Florencia sonrió, sonrojada—. Aún sin acostumbrarse a este afecto, a la presencia amorosa de un nieto—sus ojos suavizándose.
—De nada, querida —dijo en respuesta al agradecimiento por la sopa—. ¿También tomaste la medicina? Ewan salió apresurado a buscarla cuando escuchó lo que había pasado—después de reírse primero.
Una risa recorrió sus palabras antes de que volviera su atención a la olla.
Athena colocó los platos en el fregadero con una sonrisa desvaída y un resoplido juguetón.
—Sí, lo hice. ¿Susan está despierta?
Florencia negó con la cabeza.
—La última vez que revisé, no estaba. Sea lo que sea lo que había en esas galletas que ustedes dos comieron—debe ser la droga del siglo. Deberían haber considerado que eres nueva allí. No entiendo a estos nuevos vecinos tuyos. Ewan nos dio más detalles sobre cada uno de ellos.
Por supuesto que lo hizo. El hombre nunca dejaba piedra sin mover.
—¿Dónde está él? —preguntó Atenea, tomando una manzana del canasto de frutas.
Florencia frunció levemente el ceño, como si estuviera midiendo su respuesta.
—En el trabajo, creo. Después de conseguirte a ti y a Susan la medicina, dejó a los niños en la escuela. Sí… debería estar en el trabajo.

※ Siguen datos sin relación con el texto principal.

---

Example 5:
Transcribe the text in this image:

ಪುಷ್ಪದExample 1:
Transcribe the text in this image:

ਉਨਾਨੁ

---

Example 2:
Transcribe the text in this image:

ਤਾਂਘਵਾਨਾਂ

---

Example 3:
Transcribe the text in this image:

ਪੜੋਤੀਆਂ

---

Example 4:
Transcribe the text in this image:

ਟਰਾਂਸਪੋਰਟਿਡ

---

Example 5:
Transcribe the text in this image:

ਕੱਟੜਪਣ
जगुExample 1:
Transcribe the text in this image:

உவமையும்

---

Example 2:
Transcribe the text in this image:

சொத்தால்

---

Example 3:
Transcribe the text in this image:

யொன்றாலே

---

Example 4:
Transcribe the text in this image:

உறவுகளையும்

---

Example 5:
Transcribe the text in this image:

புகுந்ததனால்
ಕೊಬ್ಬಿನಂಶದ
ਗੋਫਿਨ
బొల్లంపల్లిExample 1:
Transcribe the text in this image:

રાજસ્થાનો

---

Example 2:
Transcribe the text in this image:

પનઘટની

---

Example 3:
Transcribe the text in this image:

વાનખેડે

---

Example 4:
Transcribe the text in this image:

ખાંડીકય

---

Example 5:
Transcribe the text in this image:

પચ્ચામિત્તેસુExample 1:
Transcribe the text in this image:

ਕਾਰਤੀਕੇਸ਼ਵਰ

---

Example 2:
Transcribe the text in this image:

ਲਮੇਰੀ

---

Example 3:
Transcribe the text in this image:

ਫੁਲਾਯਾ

La repetición era pura costumbre, el tipo nacido de preocupación.
Si Alfonso no hubiera intervenido, los Thornes habrían adoptado a Ewan sin dudarlo, bastante bien.
En el rincón más oscuro y torcido de su mente, Athena estaba feliz de que no hubiera sucedido—¿cómo podría explicarles a sus hijos que su padre era su hermanastro?
—Atenea…
Levantó la vista para encontrar a su abuela observándola. En algún lugar de su confusión, se había perdido parte de la conversación.

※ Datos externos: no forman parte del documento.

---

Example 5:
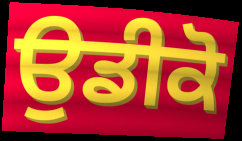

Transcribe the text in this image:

ਉਡੀਕੋ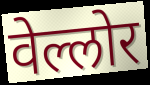
वेल्लोर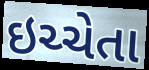
ઇચ્ચેતા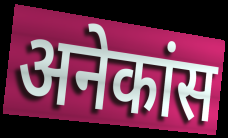
अनेकांसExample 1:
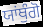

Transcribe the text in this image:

ਯਾਂਥੁੰਗੋ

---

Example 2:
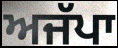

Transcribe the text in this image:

ਅਜੱਪਾ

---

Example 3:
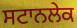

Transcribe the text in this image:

ਸਟਾਨਲੇਕ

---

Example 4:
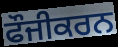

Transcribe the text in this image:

ਫੌਜੀਕਰਨ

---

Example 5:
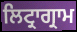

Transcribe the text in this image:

ਲਿਟ੍ਰਾਗ੍ਰਾਮ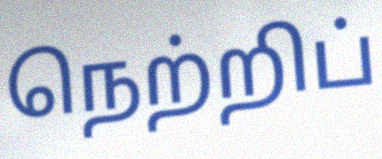
நெற்றிப்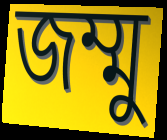
জম্মু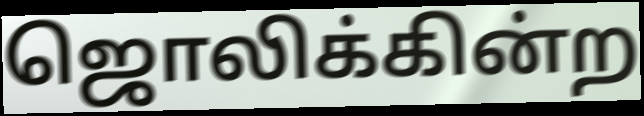
ஜொலிக்கின்ற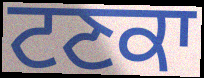
ਟਣਕਾ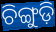
ଚିଙ୍ଗୁଡ଼ି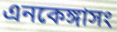
এনকেঙ্গাসংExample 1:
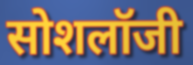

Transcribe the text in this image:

सोशलॉजी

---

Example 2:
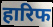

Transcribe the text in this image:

हारिफ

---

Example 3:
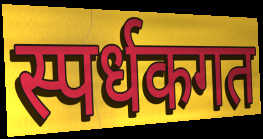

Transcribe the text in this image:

स्पर्धकगत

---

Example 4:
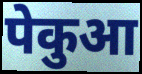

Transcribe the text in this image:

पेकुआ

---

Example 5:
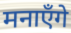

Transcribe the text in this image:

मनाएँगे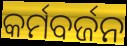
କର୍ମବର୍ଜନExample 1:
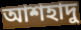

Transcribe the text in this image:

আশহাদু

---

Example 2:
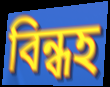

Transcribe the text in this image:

বিন্ধহ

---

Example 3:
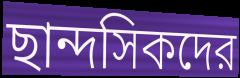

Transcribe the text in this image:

ছান্দসিকদের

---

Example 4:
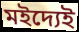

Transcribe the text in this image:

মইদ্যেই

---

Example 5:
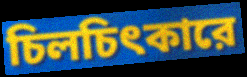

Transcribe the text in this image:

চিলচিৎকারে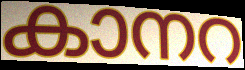
കാനറ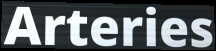
Arteries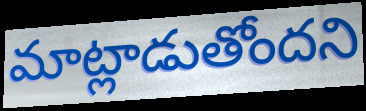
మాట్లాడుతోందనిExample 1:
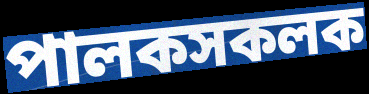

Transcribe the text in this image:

পালকসকলক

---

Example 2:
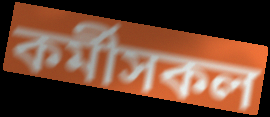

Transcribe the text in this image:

কৰ্মীসকল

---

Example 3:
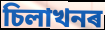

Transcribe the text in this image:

চিলাখনৰ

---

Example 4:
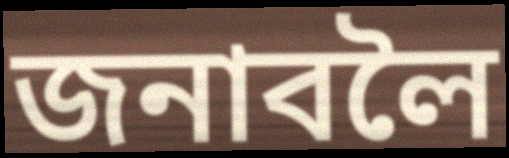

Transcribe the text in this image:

জনাবলৈ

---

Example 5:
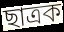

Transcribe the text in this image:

ছাত্ৰক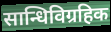
सान्धिविग्रहिक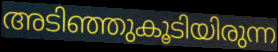
അടിഞ്ഞുകൂടിയിരുന്ന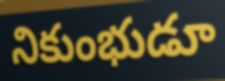
నికుంభుడూ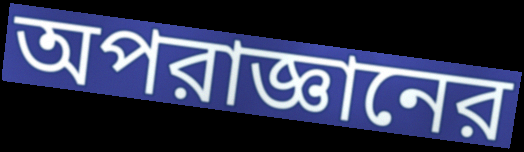
অপরাজ্ঞানের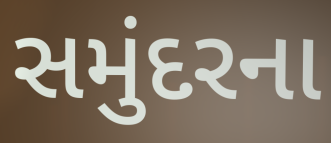
સમુંદરનાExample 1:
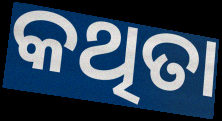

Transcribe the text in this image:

କଥିତା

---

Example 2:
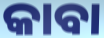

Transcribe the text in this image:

କାବା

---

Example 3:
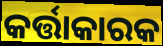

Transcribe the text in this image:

କର୍ତ୍ତାକାରକ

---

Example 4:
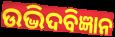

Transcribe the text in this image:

ଉଦ୍ଭିଦବିଜ୍ଞାନ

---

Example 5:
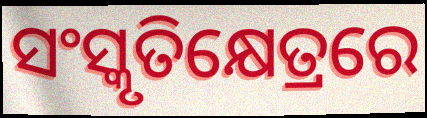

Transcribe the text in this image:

ସଂସ୍କୃତିକ୍ଷେତ୍ରରେ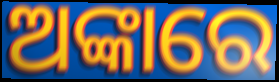
ଅଙ୍କାରେ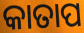
କାତାପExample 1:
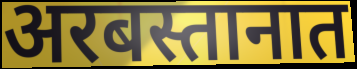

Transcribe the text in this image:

अरबस्तानात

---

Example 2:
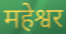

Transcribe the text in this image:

महेश्वर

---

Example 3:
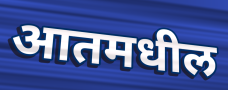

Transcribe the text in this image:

आतमधील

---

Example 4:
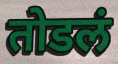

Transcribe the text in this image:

तोडलं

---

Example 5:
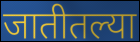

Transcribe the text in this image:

जातीतल्याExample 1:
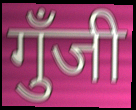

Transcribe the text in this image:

गुँजी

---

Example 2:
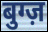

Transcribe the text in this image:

बुग्ज़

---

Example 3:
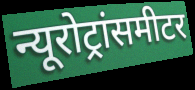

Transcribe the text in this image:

न्यूरोट्रांसमीटर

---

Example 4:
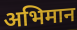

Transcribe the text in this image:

अभिमान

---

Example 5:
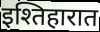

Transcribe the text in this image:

इश्तिहारात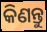
କିଣନ୍ତୁ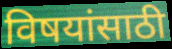
विषयांसाठीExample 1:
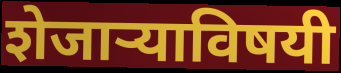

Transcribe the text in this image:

शेजाऱ्याविषयी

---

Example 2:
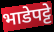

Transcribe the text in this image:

भाडेपट्टे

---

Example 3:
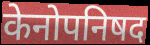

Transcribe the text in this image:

केनोपनिषद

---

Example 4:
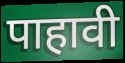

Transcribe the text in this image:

पाहावी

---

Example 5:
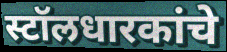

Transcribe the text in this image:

स्टॉलधारकांचे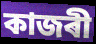
কাজৰী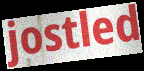
jostled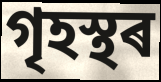
গৃহস্থৰ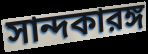
সান্দকারঙ্গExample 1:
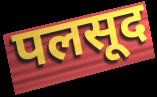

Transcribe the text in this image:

पलसूद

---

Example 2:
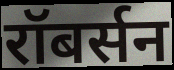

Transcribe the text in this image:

रॉबर्सन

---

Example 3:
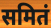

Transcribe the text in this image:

समितं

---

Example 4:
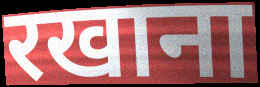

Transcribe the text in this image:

रखाना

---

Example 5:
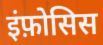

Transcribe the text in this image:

इंफ़ोसिस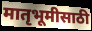
मातृभूमीसाठी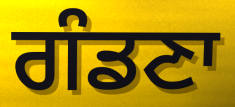
ਗੰਡਣਾ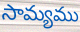
సామ్యము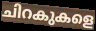
ചിറകുകളെ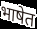
भाषेतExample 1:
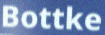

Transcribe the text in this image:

Bottke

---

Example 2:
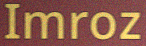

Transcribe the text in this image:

Imroz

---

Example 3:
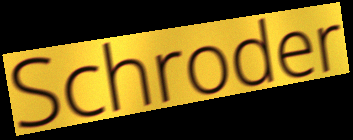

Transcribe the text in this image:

Schroder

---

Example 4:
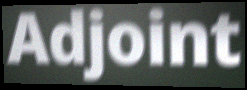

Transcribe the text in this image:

Adjoint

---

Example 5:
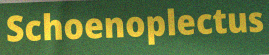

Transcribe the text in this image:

Schoenoplectus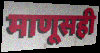
माणूसहीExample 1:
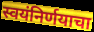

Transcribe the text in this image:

स्वयंनिर्णयाचा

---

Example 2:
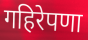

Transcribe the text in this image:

गहिरेपणा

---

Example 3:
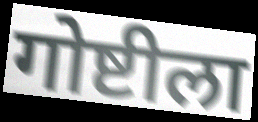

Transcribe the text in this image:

गोष्टीला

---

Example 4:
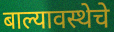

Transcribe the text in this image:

बाल्यावस्थेचे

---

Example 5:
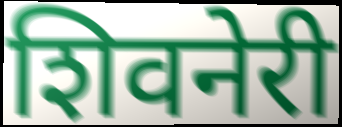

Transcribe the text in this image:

शिवनेरीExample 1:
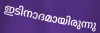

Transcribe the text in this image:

ഇടിനാദമായിരുന്നു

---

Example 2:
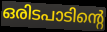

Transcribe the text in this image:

ഒരിടപാടിന്റെ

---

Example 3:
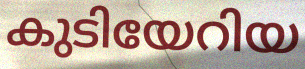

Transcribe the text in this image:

കുടിയേറിയ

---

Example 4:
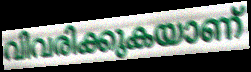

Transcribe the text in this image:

വിവരിക്കുകയാണ്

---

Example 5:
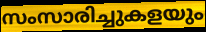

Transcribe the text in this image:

സംസാരിച്ചുകളയുംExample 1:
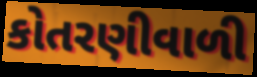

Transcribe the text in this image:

કોતરણીવાળી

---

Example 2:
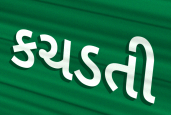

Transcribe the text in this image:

કચડતી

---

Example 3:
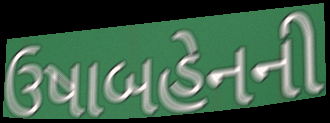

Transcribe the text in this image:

ઉષાબહેનની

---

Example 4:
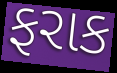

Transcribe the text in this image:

ફરાક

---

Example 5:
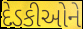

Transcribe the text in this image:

દેડકીઓનેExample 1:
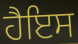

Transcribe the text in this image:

ਹੈਇਸ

—Lo siento —murmuró—. La cabeza todavía está un poco obstruida.
Florencia asintió.
—Mientras no estés pensando que Ewan tiene algo con Victoria, aparte del trabajo.
Buen movimiento, abuela —pensó Atenea secamente.
Pero la semilla había sido plantada, y quiera o no, comenzó a tomar forma en su mente.